= Young Adult Library Services Association =

U.S. association of librarians, library workers, and library advocates

The Young Adult Library Services Association (YALSA) was a division of the American Library Association from 1957 to 2026. YALSA was a national association of librarians, library workers and advocates whose mission was to expand the capacity of libraries to better serve teens. YALSA administered several awards and sponsored an annual Young Adult Literature Symposium, Teen Read Week, the third week of each October, and Teen Tech Week, the second week of each March. YALSA aimed to expand and strengthen library services for teens through advocacy, research, professional development and events.

On August 31, 2026, YALSA, after nearly seventy years as a division, was dissolved and reunified with the Association for Library Service to Children (ALSC) on September 1, 2026.
==History==

The organization that is now referred to as the Young Adult Library Services Association began on June 24, 1957, and was called the Young Adult Services Division following a reorganization of the American Library Association. This reorganization resulted in the Association of Young People's Librarians being split into the Children's Library Association and the Young Adult Services Division.

A major responsibility of YASD was the evaluation and selection of materials for young adults, with the most active YASD committee being the book selection committee. YASD also advocated for library services for youth by sending delegates to both the 1960 and 1971 White House Conferences on Youth. By the 1970s YASD was growing stronger with its own office and staff and in 1979 it was given division representation on the ALA council.

YASD's involvement in book selection also continued, with genre-specific book committees being formed in 1988. The name change to the Young Adult Services Association occurred in 1992, and brought greater recognition to the organization, as well as a new image, logo and a new mission and vision statement. The re-branding of YASD as YALSA in the 1990s also brought with it an electronic and online presence, as well as new programs such as Teen Read Week. Additionally, YALSA began awarding the Printz and Alex Awards. YALSA has also been awarded the World Book Goal award twice by the ALA for its work serving young adults in public libraries.

Starting in 1994 presidents of YALSA also began identifying themes that would reflect their terms of service, such as, "Youth Participation Revisited" and "Developing a National Leadership Agenda for Library Service to Young Adults". The official journal of YALSA is called Young Adult Library Services, and it provides articles of current interest, book reviews, professional literature and serves as the official record of the organization.

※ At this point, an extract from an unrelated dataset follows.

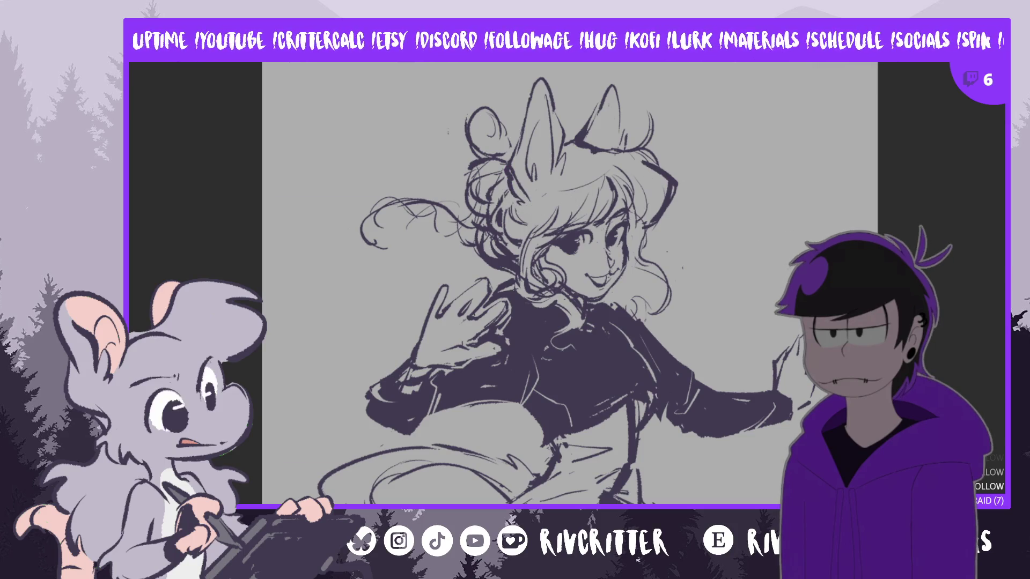
scroll(567, 287, "down", 5)
scroll(566, 287, "down", 3)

In 2026 it was decided to dissolve YALSA and reunify it with the Association for Library Service to Children (ALSC).

==Awards==

- The Alex Awards were named for twentieth-century American librarian Margaret "Alex" Edwards. They are awarded annually to ten books written for adults that have special appeal to young adults. The Alex Awards were first given in 1998.
- The Edwards Award was named for twentieth-century American librarian Margaret A. Edwards. It is awarded annually to an author and a specific body of their work, for a significant and lasting contribution to young adult literature. The Edwards Award was first given in 1988.
- The Morris Award was named for twentieth-century American publisher William C. Morris. The Morris Award was first given in 2009.
- The Odyssey Award was named in honor of the Homer's eighth century BC epic poem, Odyssey, to remind us of the ancient roots of storytelling, while living in our modern world. The Odyssey Award, awarded to the best audio book production for young adults, is jointly given and administered by YALSA and the Association for Library Service to Children (ALSC), another division of the ALA. It is sponsored by Booklist magazine, a publication of the ALA. The Odyssey Award was first given in 2008.
- The Printz Award was named for twentieth-century American librarian Michael L. Printz. It is sponsored by Booklist magazine, a publication of the ALA. It is awarded annually to the book that exemplifies literary excellence in young adult literature. The Printz Award was first given in 2000
- The YALSA Award for Excellence in Nonfiction for Young Adults honors the best nonfiction book published for young adults (ages 12–18) during the previous publishing year. The award was first given in 2010.